■ **PAGE EXTRACT**:
== Segment start ==

Dicentra spectabilis, in white or pink, flowers this month until the end of May. In Germany the plant is called "Tränendes Herz" (the translation would be: "weeping heart" or "dripping heart"), its English name is: "bleeding heart". It is an old cottage garden plant, a bit out of fashion now, which may be due to its renaming to the unpronouncable "Lamprocapnos spectabilis". When I showed this plant to my young daughter, years ago, when she was about 4 years old, she misunderstood and her face lit up: "Oh - träumende Herzchen - dreaming little hearts!".
Whether dripping or dreaming - these plants have a fine delicate beauty, not only in their flowers but in their finely dissected leaves as well. Their season is short-lived: after flowering in April and May, they will withdraw for a long rest of nine months underground, to reappear the following spring.
This is the pretty blue-grey leaved variety Dicentra eximia "Stuart Boothman":
A climbing version is Dicentra scandens with tiny unobtrusive yellow flowers, no great decorative garden merit except for the plant collector as an unusual and rare rather sensitive plant. Its fine threads and delicate leaves are easily torn and overlooked when they come out of their winter rest to start climbing. It flowers a little later, in June.
Here it grows through my rose Ghislaine de Feligonde.

== Segment end ==

■ **PROVIDED DATA**:
== Segment start ==

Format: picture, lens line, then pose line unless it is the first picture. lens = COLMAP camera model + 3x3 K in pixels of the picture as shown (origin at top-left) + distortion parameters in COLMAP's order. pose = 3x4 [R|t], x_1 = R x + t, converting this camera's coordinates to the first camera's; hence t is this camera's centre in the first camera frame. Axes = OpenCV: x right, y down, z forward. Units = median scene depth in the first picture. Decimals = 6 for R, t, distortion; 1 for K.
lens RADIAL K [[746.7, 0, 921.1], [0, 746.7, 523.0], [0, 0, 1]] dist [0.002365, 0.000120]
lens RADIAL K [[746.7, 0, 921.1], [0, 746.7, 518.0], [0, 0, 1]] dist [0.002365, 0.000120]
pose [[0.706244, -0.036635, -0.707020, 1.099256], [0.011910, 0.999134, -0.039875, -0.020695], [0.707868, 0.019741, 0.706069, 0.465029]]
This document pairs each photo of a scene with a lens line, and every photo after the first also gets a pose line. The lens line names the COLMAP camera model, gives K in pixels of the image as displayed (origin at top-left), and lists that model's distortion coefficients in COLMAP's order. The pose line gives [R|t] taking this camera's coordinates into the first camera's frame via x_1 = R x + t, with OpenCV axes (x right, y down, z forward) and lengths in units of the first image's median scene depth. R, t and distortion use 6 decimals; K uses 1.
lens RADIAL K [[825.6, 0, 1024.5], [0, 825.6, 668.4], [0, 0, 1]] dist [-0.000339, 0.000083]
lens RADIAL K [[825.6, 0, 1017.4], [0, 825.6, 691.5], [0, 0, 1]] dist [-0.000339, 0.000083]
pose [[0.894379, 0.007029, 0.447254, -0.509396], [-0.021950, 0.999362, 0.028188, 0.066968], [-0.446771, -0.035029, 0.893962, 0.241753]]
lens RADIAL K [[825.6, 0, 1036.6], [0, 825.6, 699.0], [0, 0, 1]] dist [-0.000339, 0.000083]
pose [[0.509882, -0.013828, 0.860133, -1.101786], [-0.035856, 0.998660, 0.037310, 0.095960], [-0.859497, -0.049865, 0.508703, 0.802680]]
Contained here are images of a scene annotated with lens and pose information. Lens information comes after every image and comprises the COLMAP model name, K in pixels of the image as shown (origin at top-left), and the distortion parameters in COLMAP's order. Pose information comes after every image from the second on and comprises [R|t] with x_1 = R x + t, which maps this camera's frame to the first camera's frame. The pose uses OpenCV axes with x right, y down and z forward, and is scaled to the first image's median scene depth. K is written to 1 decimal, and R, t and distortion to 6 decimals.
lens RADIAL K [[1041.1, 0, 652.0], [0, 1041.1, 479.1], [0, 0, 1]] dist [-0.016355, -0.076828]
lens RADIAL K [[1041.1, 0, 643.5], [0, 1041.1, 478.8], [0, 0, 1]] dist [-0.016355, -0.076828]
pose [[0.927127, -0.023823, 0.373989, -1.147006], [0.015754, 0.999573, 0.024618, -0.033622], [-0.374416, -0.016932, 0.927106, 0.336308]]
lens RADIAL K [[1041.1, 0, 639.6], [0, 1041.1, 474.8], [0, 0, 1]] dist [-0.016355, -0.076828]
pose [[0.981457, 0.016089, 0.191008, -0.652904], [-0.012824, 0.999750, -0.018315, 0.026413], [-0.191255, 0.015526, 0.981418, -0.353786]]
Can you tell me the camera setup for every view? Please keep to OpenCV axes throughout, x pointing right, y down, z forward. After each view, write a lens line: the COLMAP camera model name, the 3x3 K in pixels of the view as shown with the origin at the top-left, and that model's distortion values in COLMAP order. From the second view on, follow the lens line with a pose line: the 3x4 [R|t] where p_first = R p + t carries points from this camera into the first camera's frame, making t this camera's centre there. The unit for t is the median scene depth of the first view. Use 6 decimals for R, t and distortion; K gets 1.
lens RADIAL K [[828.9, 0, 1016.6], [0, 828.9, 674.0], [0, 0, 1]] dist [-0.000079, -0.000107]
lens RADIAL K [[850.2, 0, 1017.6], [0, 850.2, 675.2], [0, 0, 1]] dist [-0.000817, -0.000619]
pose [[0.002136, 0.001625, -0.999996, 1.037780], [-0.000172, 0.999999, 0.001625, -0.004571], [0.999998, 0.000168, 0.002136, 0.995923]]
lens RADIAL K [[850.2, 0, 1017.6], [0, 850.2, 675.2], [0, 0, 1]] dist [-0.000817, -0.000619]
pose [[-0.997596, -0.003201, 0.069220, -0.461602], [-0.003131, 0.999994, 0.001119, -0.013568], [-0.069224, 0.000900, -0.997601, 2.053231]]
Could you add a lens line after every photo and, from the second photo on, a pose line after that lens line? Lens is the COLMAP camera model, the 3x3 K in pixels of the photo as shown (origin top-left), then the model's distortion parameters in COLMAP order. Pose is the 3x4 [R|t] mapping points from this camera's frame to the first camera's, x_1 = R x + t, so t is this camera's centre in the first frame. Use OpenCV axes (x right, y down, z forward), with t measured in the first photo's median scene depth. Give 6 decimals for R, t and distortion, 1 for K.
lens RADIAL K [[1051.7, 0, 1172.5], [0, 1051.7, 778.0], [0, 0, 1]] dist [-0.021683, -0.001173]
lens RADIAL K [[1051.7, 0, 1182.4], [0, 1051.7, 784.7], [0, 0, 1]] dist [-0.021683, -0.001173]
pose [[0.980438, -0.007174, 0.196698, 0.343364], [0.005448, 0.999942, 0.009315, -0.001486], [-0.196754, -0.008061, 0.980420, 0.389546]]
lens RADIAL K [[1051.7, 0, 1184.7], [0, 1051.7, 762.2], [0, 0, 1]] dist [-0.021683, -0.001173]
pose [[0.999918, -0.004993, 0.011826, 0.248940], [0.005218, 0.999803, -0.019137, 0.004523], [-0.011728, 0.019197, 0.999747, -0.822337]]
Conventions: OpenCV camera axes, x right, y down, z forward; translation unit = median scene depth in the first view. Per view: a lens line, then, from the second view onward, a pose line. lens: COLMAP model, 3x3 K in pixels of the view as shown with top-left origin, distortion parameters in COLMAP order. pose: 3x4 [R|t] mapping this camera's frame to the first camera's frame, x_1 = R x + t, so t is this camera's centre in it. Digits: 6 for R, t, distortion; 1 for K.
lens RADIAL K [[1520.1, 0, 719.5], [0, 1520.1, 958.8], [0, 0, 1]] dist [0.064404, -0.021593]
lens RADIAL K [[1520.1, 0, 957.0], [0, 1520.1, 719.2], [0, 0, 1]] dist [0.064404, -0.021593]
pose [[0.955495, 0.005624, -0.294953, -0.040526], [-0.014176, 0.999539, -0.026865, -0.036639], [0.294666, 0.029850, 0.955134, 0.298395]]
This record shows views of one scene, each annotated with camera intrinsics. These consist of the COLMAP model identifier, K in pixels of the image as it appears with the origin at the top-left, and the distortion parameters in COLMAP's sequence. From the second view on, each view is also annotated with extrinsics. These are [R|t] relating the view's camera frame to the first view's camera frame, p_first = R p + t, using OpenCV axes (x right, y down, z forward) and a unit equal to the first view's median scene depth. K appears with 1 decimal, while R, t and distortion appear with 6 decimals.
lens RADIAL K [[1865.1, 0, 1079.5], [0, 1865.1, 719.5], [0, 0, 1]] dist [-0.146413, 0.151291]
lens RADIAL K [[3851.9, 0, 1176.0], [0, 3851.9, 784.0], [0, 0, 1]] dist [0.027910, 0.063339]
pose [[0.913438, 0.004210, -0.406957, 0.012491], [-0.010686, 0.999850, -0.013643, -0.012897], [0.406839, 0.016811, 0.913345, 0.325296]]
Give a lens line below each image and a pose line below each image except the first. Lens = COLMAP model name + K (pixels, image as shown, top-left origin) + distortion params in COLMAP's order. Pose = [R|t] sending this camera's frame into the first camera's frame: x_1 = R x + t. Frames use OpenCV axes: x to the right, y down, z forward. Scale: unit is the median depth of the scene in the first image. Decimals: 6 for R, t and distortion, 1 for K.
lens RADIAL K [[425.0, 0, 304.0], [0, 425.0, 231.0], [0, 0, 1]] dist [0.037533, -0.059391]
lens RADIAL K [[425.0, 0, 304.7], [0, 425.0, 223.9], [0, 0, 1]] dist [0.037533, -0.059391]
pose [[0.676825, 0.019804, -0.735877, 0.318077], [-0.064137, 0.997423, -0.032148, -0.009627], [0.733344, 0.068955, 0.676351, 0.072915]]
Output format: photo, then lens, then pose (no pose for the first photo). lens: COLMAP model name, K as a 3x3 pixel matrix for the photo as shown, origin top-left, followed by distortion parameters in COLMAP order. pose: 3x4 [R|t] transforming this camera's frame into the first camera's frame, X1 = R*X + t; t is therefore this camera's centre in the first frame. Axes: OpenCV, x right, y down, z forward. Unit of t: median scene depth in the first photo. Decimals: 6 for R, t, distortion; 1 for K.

== Segment end ==

■ **TASK TO CARRY OUT**:
List every Latin botanical plant name that appears in the text about bleeding hearts, leaving out variety and rose names.

■ **EXERCISE RESULT**:
Dicentra spectabilis
Lamprocapnos spectabilis
Dicentra eximia
Dicentra scandens